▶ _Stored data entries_
• • • •

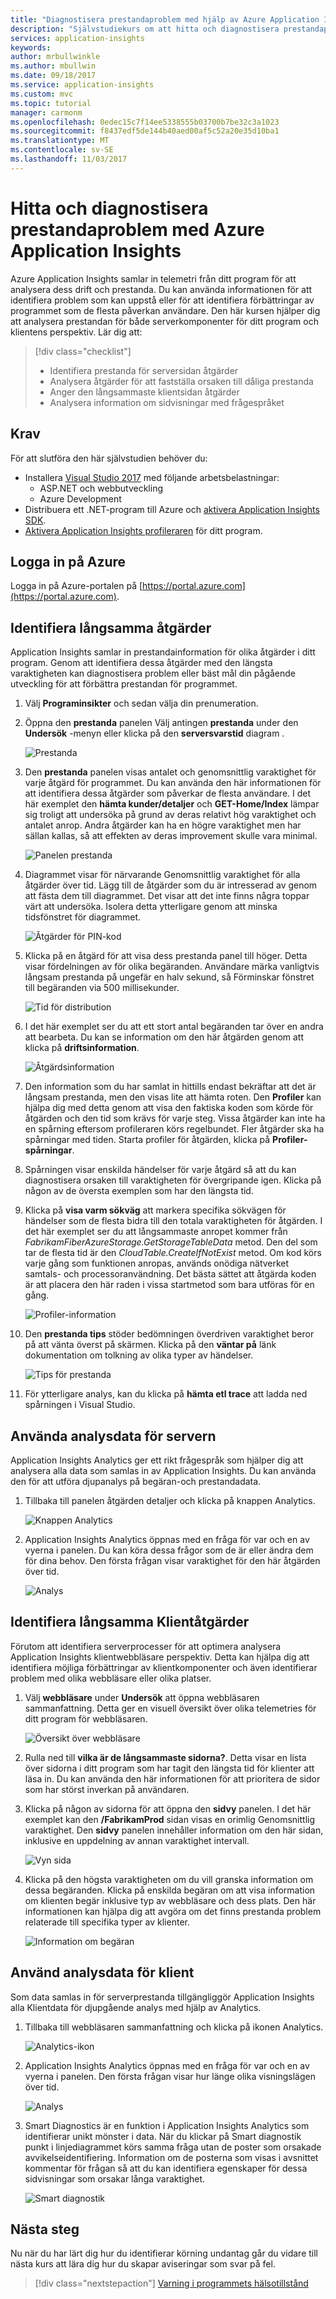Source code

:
 ```yaml
---
title: "Diagnostisera prestandaproblem med hjälp av Azure Application Insights | Microsoft Docs"
description: "Självstudiekurs om att hitta och diagnostisera prestandaproblem i programmet med hjälp av Azure Application Insights."
services: application-insights
keywords: 
author: mrbullwinkle
ms.author: mbullwin
ms.date: 09/18/2017
ms.service: application-insights
ms.custom: mvc
ms.topic: tutorial
manager: carmonm
ms.openlocfilehash: 0edec15c7f14ee5338555b03700b7be32c3a1023
ms.sourcegitcommit: f8437edf5de144b40aed00af5c52a20e35d10ba1
ms.translationtype: MT
ms.contentlocale: sv-SE
ms.lasthandoff: 11/03/2017
---
```

# <a name="find-and-diagnose-performance-issues-with-azure-application-insights"></a>Hitta och diagnostisera prestandaproblem med Azure Application Insights

Azure Application Insights samlar in telemetri från ditt program för att analysera dess drift och prestanda.  Du kan använda informationen för att identifiera problem som kan uppstå eller för att identifiera förbättringar av programmet som de flesta påverkan användare.  Den här kursen hjälper dig att analysera prestandan för både serverkomponenter för ditt program och klientens perspektiv.  Lär dig att:

> [!div class="checklist"]
> * Identifiera prestanda för serversidan åtgärder
> * Analysera åtgärder för att fastställa orsaken till dåliga prestanda
> * Anger den långsammaste klientsidan åtgärder
> * Analysera information om sidvisningar med frågespråket


## <a name="prerequisites"></a>Krav

För att slutföra den här självstudien behöver du:

- Installera [Visual Studio 2017](https://www.visualstudio.com/downloads/) med följande arbetsbelastningar:
    - ASP.NET och webbutveckling
    - Azure Development
- Distribuera ett .NET-program till Azure och [aktivera Application Insights SDK](app-insights-asp-net.md).
- [Aktivera Application Insights profileraren](app-insights-profiler.md#installation) för ditt program.

## <a name="log-in-to-azure"></a>Logga in på Azure
Logga in på Azure-portalen på [https://portal.azure.com](https://portal.azure.com).

## <a name="identify-slow-server-operations"></a>Identifiera långsamma åtgärder
Application Insights samlar in prestandainformation för olika åtgärder i ditt program.  Genom att identifiera dessa åtgärder med den längsta varaktigheten kan diagnostisera problem eller bäst mål din pågående utveckling för att förbättra prestandan för programmet.

1. Välj **Programinsikter** och sedan välja din prenumeration.  
1. Öppna den **prestanda** panelen Välj antingen **prestanda** under den **Undersök** -menyn eller klicka på den **serversvarstid** diagram .

    ![Prestanda](media/app-insights-tutorial-performance/performance.png)

2. Den **prestanda** panelen visas antalet och genomsnittlig varaktighet för varje åtgärd för programmet.  Du kan använda den här informationen för att identifiera dessa åtgärder som påverkar de flesta användare. I det här exemplet den **hämta kunder/detaljer** och **GET-Home/Index** lämpar sig troligt att undersöka på grund av deras relativt hög varaktighet och antalet anrop.  Andra åtgärder kan ha en högre varaktighet men har sällan kallas, så att effekten av deras improvement skulle vara minimal.  

    ![Panelen prestanda](media/app-insights-tutorial-performance/performance-blade.png)

3. Diagrammet visar för närvarande Genomsnittlig varaktighet för alla åtgärder över tid.  Lägg till de åtgärder som du är intresserad av genom att fästa dem till diagrammet.  Det visar att det inte finns några toppar värt att undersöka.  Isolera detta ytterligare genom att minska tidsfönstret för diagrammet.

    ![Åtgärder för PIN-kod](media/app-insights-tutorial-performance/pin-operations.png)

4.  Klicka på en åtgärd för att visa dess prestanda panel till höger. Detta visar fördelningen av för olika begäranden.  Användare märka vanligtvis långsam prestanda på ungefär en halv sekund, så Förminskar fönstret till begäranden via 500 millisekunder.  

    ![Tid för distribution](media/app-insights-tutorial-performance/duration-distribution.png)

5.  I det här exemplet ser du att ett stort antal begäranden tar över en andra att bearbeta. Du kan se information om den här åtgärden genom att klicka på **driftsinformation**.

    ![Åtgärdsinformation](media/app-insights-tutorial-performance/operation-details.png)

6.  Den information som du har samlat in hittills endast bekräftar att det är långsam prestanda, men den visas lite att hämta roten.  Den **Profiler** kan hjälpa dig med detta genom att visa den faktiska koden som körde för åtgärden och den tid som krävs för varje steg. Vissa åtgärder kan inte ha en spårning eftersom profileraren körs regelbundet.  Fler åtgärder ska ha spårningar med tiden.  Starta profiler för åtgärden, klicka på **Profiler-spårningar**.
5.  Spårningen visar enskilda händelser för varje åtgärd så att du kan diagnostisera orsaken till varaktigheten för övergripande igen.  Klicka på någon av de översta exemplen som har den längsta tid.
6.  Klicka på **visa varm sökväg** att markera specifika sökvägen för händelser som de flesta bidra till den totala varaktigheten för åtgärden.  I det här exemplet ser du att långsammaste anropet kommer från *FabrikamFiberAzureStorage.GetStorageTableData* metod. Den del som tar de flesta tid är den *CloudTable.CreateIfNotExist* metod. Om kod körs varje gång som funktionen anropas, används onödiga nätverket samtals- och processoranvändning. Det bästa sättet att åtgärda koden är att placera den här raden i vissa startmetod som bara utföras för en gång. 

    ![Profiler-information](media/app-insights-tutorial-performance/profiler-details.png)

7.  Den **prestanda tips** stöder bedömningen överdriven varaktighet beror på att vänta överst på skärmen.  Klicka på den **väntar på** länk dokumentation om tolkning av olika typer av händelser.

    ![Tips för prestanda](media/app-insights-tutorial-performance/performance-tip.png)

8.  För ytterligare analys, kan du klicka på **hämta etl trace** att ladda ned spårningen i Visual Studio.

## <a name="use-analytics-data-for-server"></a>Använda analysdata för servern
Application Insights Analytics ger ett rikt frågespråk som hjälper dig att analysera alla data som samlas in av Application Insights.  Du kan använda den för att utföra djupanalys på begäran-och prestandadata.

1. Tillbaka till panelen åtgärden detaljer och klicka på knappen Analytics.

    ![Knappen Analytics](media/app-insights-tutorial-performance/server-analytics-button.png)

2. Application Insights Analytics öppnas med en fråga för var och en av vyerna i panelen.  Du kan köra dessa frågor som de är eller ändra dem för dina behov.  Den första frågan visar varaktighet för den här åtgärden över tid.

    ![Analys](media/app-insights-tutorial-performance/server-analytics.png)


## <a name="identify-slow-client-operations"></a>Identifiera långsamma Klientåtgärder
Förutom att identifiera serverprocesser för att optimera analysera Application Insights klientwebbläsare perspektiv.  Detta kan hjälpa dig att identifiera möjliga förbättringar av klientkomponenter och även identifierar problem med olika webbläsare eller olika platser.

1. Välj **webbläsare** under **Undersök** att öppna webbläsaren sammanfattning.  Detta ger en visuell översikt över olika telemetries för ditt program för webbläsaren.

    ![Översikt över webbläsare](media/app-insights-tutorial-performance/browser-summary.png)

2.  Rulla ned till **vilka är de långsammaste sidorna?**.  Detta visar en lista över sidorna i ditt program som har tagit den längsta tid för klienter att läsa in.  Du kan använda den här informationen för att prioritera de sidor som har störst inverkan på användaren.
3.  Klicka på någon av sidorna för att öppna den **sidvy** panelen.  I det här exemplet kan den **/FabrikamProd** sidan visas en orimlig Genomsnittlig varaktighet.  Den **sidvy** panelen innehåller information om den här sidan, inklusive en uppdelning av annan varaktighet intervall.

    ![Vyn sida](media/app-insights-tutorial-performance/page-view.png)

4.  Klicka på den högsta varaktigheten om du vill granska information om dessa begäranden.  Klicka på enskilda begäran om att visa information om klienten begär inklusive typ av webbläsare och dess plats.  Den här informationen kan hjälpa dig att avgöra om det finns prestanda problem relaterade till specifika typer av klienter.

    ![Information om begäran](media/app-insights-tutorial-performance/request-details.png)

## <a name="use-analytics-data-for-client"></a>Använd analysdata för klient
Som data samlas in för serverprestanda tillgängliggör Application Insights alla Klientdata för djupgående analys med hjälp av Analytics.

1. Tillbaka till webbläsaren sammanfattning och klicka på ikonen Analytics.

    ![Analytics-ikon](media/app-insights-tutorial-performance/client-analytics-icon.png)

2. Application Insights Analytics öppnas med en fråga för var och en av vyerna i panelen. Den första frågan visar hur länge olika visningslägen över tid.

    ![Analys](media/app-insights-tutorial-performance/client-analytics.png)

3.  Smart Diagnostics är en funktion i Application Insights Analytics som identifierar unikt mönster i data.  När du klickar på Smart diagnostik punkt i linjediagrammet körs samma fråga utan de poster som orsakade avvikelseidentifiering.  Information om de posterna som visas i avsnittet kommentar för frågan så att du kan identifiera egenskaper för dessa sidvisningar som orsakar långa varaktighet.

    ![Smart diagnostik](media/app-insights-tutorial-performance/client-smart-diagnostics.png)


## <a name="next-steps"></a>Nästa steg
Nu när du har lärt dig hur du identifierar körning undantag går du vidare till nästa kurs att lära dig hur du skapar aviseringar som svar på fel.

> [!div class="nextstepaction"]
> [Varning i programmets hälsotillstånd](app-insights-tutorial-alert.md)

• • • •

▶ _Required work_
Lines from the entries that contain the string "details" are what must be copied.

▶ _Answer section_
    ![Åtgärdsinformation](media/app-insights-tutorial-performance/operation-details.png)
    ![Profiler-information](media/app-insights-tutorial-performance/profiler-details.png)
    ![Information om begäran](media/app-insights-tutorial-performance/request-details.png)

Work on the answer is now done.